> [Problem]:
Copy out every line of the data below word for word, without changing anything.

*** Record set Section Begins ***

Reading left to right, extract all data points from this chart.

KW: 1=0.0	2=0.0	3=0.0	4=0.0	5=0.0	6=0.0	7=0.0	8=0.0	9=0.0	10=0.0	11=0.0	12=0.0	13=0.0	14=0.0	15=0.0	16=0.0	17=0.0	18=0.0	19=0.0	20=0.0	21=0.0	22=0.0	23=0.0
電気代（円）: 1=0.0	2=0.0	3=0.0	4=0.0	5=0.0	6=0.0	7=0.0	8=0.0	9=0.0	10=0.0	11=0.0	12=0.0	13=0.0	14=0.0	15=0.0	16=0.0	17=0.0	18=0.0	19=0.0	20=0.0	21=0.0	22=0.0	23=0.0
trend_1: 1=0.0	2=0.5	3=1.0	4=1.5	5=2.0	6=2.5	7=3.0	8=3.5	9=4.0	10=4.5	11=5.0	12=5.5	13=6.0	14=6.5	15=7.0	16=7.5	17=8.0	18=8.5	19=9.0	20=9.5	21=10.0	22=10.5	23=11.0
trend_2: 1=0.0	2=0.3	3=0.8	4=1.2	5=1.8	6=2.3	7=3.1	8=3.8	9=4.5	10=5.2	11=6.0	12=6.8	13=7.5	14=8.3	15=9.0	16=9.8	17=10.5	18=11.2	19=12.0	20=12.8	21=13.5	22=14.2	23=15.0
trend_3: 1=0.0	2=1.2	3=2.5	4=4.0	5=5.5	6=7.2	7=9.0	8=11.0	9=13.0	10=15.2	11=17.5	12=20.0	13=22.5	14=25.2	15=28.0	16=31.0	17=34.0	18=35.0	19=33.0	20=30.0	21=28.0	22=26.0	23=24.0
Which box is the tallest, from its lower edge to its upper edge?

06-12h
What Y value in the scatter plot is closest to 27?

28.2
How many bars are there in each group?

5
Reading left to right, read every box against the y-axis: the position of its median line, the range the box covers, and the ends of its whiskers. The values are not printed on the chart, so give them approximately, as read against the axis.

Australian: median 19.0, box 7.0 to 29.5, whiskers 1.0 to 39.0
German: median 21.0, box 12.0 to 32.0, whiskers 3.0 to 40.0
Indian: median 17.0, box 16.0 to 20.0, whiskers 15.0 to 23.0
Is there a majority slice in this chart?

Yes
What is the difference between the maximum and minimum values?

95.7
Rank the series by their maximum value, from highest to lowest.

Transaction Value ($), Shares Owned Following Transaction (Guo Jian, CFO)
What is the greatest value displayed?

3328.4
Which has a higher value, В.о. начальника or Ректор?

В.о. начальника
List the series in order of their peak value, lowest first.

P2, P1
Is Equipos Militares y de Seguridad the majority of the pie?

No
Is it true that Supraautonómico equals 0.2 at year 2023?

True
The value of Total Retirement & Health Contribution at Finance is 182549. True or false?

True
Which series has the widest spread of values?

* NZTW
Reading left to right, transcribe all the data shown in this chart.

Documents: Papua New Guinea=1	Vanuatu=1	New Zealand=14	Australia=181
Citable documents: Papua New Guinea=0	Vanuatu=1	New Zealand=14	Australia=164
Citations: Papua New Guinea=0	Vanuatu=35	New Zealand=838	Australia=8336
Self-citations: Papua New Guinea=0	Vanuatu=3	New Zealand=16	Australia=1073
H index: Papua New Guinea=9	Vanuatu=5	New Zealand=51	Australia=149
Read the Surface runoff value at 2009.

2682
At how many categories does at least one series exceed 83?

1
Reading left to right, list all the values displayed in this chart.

*** Record set Section Ends ***

> [Reply to the task]:
Reading left to right, extract all data points from this chart.

KW: 1=0.0	2=0.0	3=0.0	4=0.0	5=0.0	6=0.0	7=0.0	8=0.0	9=0.0	10=0.0	11=0.0	12=0.0	13=0.0	14=0.0	15=0.0	16=0.0	17=0.0	18=0.0	19=0.0	20=0.0	21=0.0	22=0.0	23=0.0
電気代（円）: 1=0.0	2=0.0	3=0.0	4=0.0	5=0.0	6=0.0	7=0.0	8=0.0	9=0.0	10=0.0	11=0.0	12=0.0	13=0.0	14=0.0	15=0.0	16=0.0	17=0.0	18=0.0	19=0.0	20=0.0	21=0.0	22=0.0	23=0.0
trend_1: 1=0.0	2=0.5	3=1.0	4=1.5	5=2.0	6=2.5	7=3.0	8=3.5	9=4.0	10=4.5	11=5.0	12=5.5	13=6.0	14=6.5	15=7.0	16=7.5	17=8.0	18=8.5	19=9.0	20=9.5	21=10.0	22=10.5	23=11.0
trend_2: 1=0.0	2=0.3	3=0.8	4=1.2	5=1.8	6=2.3	7=3.1	8=3.8	9=4.5	10=5.2	11=6.0	12=6.8	13=7.5	14=8.3	15=9.0	16=9.8	17=10.5	18=11.2	19=12.0	20=12.8	21=13.5	22=14.2	23=15.0
trend_3: 1=0.0	2=1.2	3=2.5	4=4.0	5=5.5	6=7.2	7=9.0	8=11.0	9=13.0	10=15.2	11=17.5	12=20.0	13=22.5	14=25.2	15=28.0	16=31.0	17=34.0	18=35.0	19=33.0	20=30.0	21=28.0	22=26.0	23=24.0
Which box is the tallest, from its lower edge to its upper edge?

06-12h
What Y value in the scatter plot is closest to 27?

28.2
How many bars are there in each group?

5
Reading left to right, read every box against the y-axis: the position of its median line, the range the box covers, and the ends of its whiskers. The values are not printed on the chart, so give them approximately, as read against the axis.

Australian: median 19.0, box 7.0 to 29.5, whiskers 1.0 to 39.0
German: median 21.0, box 12.0 to 32.0, whiskers 3.0 to 40.0
Indian: median 17.0, box 16.0 to 20.0, whiskers 15.0 to 23.0
Is there a majority slice in this chart?

Yes
What is the difference between the maximum and minimum values?

95.7
Rank the series by their maximum value, from highest to lowest.

Transaction Value ($), Shares Owned Following Transaction (Guo Jian, CFO)
What is the greatest value displayed?

3328.4
Which has a higher value, В.о. начальника or Ректор?

В.о. начальника
List the series in order of their peak value, lowest first.

P2, P1
Is Equipos Militares y de Seguridad the majority of the pie?

No
Is it true that Supraautonómico equals 0.2 at year 2023?

True
The value of Total Retirement & Health Contribution at Finance is 182549. True or false?

True
Which series has the widest spread of values?

* NZTW
Reading left to right, transcribe all the data shown in this chart.

Documents: Papua New Guinea=1	Vanuatu=1	New Zealand=14	Australia=181
Citable documents: Papua New Guinea=0	Vanuatu=1	New Zealand=14	Australia=164
Citations: Papua New Guinea=0	Vanuatu=35	New Zealand=838	Australia=8336
Self-citations: Papua New Guinea=0	Vanuatu=3	New Zealand=16	Australia=1073
H index: Papua New Guinea=9	Vanuatu=5	New Zealand=51	Australia=149
Read the Surface runoff value at 2009.

2682
At how many categories does at least one series exceed 83?

1
Reading left to right, list all the values displayed in this chart.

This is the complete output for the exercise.